→ **EXERCISE OBJECTIVE**:
Answer these from the biography of Ludwik Ćwikliński:
(a) In which years was he rector of Lviv University?
(b) In what town was he born?
(c) Who was his doctoral advisor?

→ **DOCUMENT SECTION**:
• • • •

Polish classical philologist (1853 – 1942)

Ludwik Ćwikliński (17 July 1853 – 3 October 1942) was a Polish classical philologist, professor and rector of Lviv University (1893–1894), editor of "Eos" magazine (1894–1901). Between 1899 and 1902 he was a member of the Austrian parliament, and he was the Austrian Minister of Education between 1917 and 1918.

==Biography==

===Early life and Lviv===
Ćwikliński was born in 1853 in Gniezno to Wojciech Ćwikliński, a church organist, and Cecylia Buszkiewicz. He completed primary education and gymnasium at Gniezno, learning ancient cultures, ancient Greek, and Latin. After obtaining his matura on 12 March 1870, he began attending the University of Breslau, studying classical philology and history. He transferred to the University of Berlin after a year. He defended his doctoral dissertation — Quaestiones de tempore, quo Thiicidides priorem historiae suae partem composuerit, concerning the chronology of the first part of Thucydides' History of the Peloponnesian War — on 22 December 1873, obtaining a doctorate in philosophy. His doctoral advisor was Johann Gustav Droysen.

• • • •

→ **EXTRACTED DATA**:
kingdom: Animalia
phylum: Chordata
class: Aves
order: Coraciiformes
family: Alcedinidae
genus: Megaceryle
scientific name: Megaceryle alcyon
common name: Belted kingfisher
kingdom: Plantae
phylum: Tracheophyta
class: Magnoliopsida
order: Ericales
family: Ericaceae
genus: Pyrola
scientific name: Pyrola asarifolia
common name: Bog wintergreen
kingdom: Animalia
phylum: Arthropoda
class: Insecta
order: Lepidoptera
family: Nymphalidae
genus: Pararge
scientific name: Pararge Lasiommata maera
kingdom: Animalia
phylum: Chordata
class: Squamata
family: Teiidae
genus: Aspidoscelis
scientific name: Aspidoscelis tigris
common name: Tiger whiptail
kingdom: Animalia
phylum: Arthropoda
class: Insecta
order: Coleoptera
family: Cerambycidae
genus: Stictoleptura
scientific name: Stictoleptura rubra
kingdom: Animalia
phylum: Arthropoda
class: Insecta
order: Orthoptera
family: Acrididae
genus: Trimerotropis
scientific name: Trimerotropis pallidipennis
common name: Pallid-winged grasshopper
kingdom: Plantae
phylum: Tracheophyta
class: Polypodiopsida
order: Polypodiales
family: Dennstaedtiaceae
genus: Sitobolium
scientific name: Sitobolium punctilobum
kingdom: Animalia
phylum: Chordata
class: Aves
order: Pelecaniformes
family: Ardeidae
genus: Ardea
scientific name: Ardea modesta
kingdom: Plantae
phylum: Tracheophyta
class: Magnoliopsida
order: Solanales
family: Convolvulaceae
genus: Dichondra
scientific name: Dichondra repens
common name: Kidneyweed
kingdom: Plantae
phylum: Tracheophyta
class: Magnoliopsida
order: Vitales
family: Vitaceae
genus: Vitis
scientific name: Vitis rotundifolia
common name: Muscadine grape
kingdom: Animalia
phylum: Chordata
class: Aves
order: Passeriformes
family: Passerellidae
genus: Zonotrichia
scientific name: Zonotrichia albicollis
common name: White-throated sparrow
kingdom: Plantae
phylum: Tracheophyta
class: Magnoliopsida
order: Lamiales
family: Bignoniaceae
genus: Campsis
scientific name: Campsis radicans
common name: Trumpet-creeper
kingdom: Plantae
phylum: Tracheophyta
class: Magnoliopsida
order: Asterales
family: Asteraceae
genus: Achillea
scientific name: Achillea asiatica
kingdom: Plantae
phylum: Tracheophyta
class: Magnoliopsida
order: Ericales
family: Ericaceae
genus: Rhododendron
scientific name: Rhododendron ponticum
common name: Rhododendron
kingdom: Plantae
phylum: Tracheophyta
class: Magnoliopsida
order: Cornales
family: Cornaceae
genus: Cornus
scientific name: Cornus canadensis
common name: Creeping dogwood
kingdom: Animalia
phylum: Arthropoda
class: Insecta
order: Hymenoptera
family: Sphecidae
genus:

• • • •

→ **ANSWER**:
(a) 1893–1894
(b) Gniezno
(c) Johann Gustav Droysen